We all joke (here’s where I make the connection), “here’s the true story of eight strangers…picked as FINIP fellows to live in Jakarta...work and learn together and to find out what happens... when people start getting real...The Real World Jakarta.” Seriously though, I have a real life here. Wake up at 6:45am, class from 8:00-10:00am work until 4:00pm or 5:00pm, gym, dinner plus whatever time is spent in traffic. I am very happy to have been given this experience to really learn what it is like to truly live and function in another country and not just be a tourist or a student. But I can’t help but wonder, as I think about the real world, what other aspects of my life here in Indonesia represent the “real world”.

Here I am exposed to so much in my day-to-day life. I see extreme poverty and I see extreme wealth. I see the shanty shops and houses and the mega-shopping malls and luxurious hotels. I see pollution and I see what development can do to the environment. More than anything else, however, I see the rift between the developing world and the developed world: the majority versus the minority. Here we experience random black outs where the government decides that for a certain amount of time one section of the city will not have electricity. In some places they don’t have electricity during the day, only at night and still yet, some people don’t have electricity at all. The people of the slums bathe in the rivers and streams – strengthening the realness of environmental issues here.
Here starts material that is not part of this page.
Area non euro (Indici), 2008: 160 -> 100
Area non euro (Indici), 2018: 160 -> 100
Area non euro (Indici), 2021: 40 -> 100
I have started to think a lot about the environment, my chosen area of study and what I want to spend the rest of my life working with. Unlike in America where we worry ourselves with oil, natural gases, alternative energy sources, and greenhouse gas emissions, here in Jakarta their environmental state is visibly in a very critical condition. I saw a map a few weeks ago showing the amount of forest covering the island of Java, where I am living. In the past fifty years the island has gone from being almost entirely green to being sporadically dotted and consumed by development. The sewage system runs parallel to the streets and is clogged with garbage; the rivers and streams are stagnant and covered with a film of rubbish and trash. When people clean their shops at night they sweep everything into the streets – the ocean is their dumping ground. We worry about composting and recycling, they don’t. We worry about having twenty different kinds of cereal to choose from, they think about feeding their families. We complain about a minimum wage of $7.50, they could change their lives with that much money.

In my “real life” here in Jakarta I am finding more and more that I am far from real in this very real world. There is a disconnect between me and my surroundings. I cannot fully say that I have stepped out of my protected bubble that the Western world has provided me; rather, the majority world has broken through and opened my eyes yet has not accepted me - I am different and will always be different. Even though I feel a separation from the nation I reside, I couldn’t be more thankful to Indonesia for helping me realize what the real world even is.